▶ _TASK_:
Below are the records. How many of their lines contain "addr"? Give only the number.

(Stored data)
Content starts
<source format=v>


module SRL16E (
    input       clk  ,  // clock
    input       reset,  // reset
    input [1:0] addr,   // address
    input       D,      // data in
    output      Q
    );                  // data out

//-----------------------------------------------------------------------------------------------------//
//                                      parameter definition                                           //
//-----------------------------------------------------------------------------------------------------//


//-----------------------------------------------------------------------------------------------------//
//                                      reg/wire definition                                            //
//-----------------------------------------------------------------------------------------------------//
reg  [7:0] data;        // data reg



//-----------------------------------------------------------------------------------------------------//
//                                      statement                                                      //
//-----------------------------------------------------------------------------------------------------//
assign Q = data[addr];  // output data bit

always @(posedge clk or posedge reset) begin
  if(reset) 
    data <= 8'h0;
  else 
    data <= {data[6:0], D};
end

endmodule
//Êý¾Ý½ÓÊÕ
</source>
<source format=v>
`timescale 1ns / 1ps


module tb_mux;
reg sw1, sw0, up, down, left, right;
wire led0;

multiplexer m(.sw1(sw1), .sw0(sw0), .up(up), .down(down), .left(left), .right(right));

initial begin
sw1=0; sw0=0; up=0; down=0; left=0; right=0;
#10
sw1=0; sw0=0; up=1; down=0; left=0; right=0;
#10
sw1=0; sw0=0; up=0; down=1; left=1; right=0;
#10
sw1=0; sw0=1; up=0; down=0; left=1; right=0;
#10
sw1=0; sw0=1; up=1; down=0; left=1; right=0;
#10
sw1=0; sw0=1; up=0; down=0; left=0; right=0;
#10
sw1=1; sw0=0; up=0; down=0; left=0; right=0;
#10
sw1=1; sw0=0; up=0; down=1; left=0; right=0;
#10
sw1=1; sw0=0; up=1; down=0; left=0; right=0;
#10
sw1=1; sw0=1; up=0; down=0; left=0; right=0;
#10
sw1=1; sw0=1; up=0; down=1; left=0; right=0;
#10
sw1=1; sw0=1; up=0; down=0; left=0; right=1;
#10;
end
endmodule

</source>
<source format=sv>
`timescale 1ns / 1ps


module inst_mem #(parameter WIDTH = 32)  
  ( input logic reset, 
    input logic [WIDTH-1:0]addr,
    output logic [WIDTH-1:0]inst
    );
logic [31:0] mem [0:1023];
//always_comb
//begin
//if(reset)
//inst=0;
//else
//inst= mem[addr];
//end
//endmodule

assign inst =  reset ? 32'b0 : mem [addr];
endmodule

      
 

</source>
Content ends
Content starts
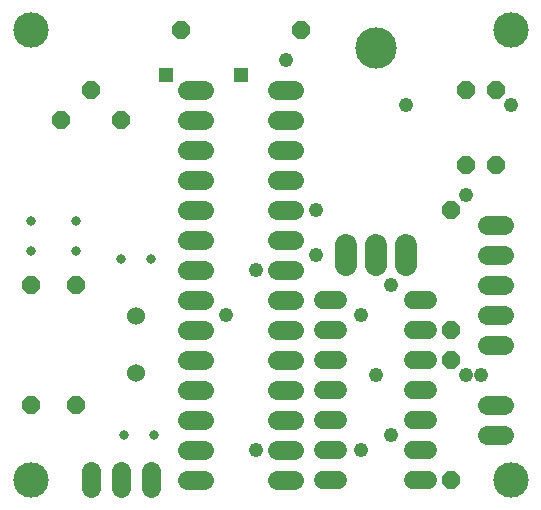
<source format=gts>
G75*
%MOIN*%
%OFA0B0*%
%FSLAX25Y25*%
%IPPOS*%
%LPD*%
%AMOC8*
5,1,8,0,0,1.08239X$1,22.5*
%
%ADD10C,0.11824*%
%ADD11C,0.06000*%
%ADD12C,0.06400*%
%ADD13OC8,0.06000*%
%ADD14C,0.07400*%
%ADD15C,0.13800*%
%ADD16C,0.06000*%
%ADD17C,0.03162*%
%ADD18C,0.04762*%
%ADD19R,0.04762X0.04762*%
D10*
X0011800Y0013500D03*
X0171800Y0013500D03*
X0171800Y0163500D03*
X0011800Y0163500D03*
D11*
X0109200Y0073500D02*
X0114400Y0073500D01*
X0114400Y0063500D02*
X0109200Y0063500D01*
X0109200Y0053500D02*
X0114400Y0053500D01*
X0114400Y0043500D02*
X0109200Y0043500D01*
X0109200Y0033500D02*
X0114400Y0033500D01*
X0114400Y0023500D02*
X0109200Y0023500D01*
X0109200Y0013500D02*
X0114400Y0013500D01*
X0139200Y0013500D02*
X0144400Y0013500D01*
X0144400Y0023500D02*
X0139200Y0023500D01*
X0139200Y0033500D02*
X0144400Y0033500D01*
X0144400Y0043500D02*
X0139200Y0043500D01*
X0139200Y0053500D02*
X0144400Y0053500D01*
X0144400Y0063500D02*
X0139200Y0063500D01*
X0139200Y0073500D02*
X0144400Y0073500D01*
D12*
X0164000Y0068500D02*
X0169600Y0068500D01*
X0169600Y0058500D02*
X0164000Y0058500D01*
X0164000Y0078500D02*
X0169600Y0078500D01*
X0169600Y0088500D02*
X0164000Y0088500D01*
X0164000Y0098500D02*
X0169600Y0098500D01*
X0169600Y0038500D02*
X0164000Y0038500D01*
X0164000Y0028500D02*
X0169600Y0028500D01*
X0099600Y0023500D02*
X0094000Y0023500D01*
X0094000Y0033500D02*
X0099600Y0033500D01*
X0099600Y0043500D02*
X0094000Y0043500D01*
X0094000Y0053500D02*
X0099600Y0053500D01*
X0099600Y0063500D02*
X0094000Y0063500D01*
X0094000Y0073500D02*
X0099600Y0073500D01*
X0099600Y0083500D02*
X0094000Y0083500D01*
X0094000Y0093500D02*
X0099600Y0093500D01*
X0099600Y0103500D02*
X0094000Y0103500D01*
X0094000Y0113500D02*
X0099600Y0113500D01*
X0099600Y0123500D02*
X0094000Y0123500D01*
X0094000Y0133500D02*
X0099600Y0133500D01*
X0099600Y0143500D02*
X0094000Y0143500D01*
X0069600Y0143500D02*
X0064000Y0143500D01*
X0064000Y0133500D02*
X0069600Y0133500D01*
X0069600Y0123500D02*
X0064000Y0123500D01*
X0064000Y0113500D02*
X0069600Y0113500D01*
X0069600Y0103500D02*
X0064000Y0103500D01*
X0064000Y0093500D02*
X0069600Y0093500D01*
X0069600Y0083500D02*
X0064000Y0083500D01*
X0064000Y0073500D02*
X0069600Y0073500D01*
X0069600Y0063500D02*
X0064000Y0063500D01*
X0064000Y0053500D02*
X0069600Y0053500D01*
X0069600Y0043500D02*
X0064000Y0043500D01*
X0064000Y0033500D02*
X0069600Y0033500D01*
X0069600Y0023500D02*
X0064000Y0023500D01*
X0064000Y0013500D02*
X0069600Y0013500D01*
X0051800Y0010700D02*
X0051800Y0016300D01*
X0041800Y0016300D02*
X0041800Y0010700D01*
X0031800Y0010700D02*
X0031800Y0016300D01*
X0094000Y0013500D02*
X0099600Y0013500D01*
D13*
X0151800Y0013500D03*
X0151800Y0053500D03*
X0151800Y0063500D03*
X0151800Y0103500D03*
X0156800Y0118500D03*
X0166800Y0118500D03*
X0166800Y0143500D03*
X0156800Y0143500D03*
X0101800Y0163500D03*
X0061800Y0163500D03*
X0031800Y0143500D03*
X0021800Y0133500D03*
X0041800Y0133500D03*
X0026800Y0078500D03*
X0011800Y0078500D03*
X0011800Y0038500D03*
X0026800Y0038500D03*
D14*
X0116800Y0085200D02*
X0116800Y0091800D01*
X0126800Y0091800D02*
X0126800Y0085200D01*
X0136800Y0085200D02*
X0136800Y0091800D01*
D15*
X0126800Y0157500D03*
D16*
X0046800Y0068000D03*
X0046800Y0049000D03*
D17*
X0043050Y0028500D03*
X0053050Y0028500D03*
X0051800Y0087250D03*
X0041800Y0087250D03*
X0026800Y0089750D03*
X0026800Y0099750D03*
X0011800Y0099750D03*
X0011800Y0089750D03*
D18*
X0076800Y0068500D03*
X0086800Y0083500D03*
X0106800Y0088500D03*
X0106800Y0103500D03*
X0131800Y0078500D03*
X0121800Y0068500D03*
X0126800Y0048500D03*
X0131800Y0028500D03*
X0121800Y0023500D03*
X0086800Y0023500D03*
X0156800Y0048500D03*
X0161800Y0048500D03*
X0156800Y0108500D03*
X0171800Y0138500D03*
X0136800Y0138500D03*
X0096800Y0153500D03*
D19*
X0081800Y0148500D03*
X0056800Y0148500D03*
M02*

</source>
Content ends
▶ _WRITTEN ANSWER_:
5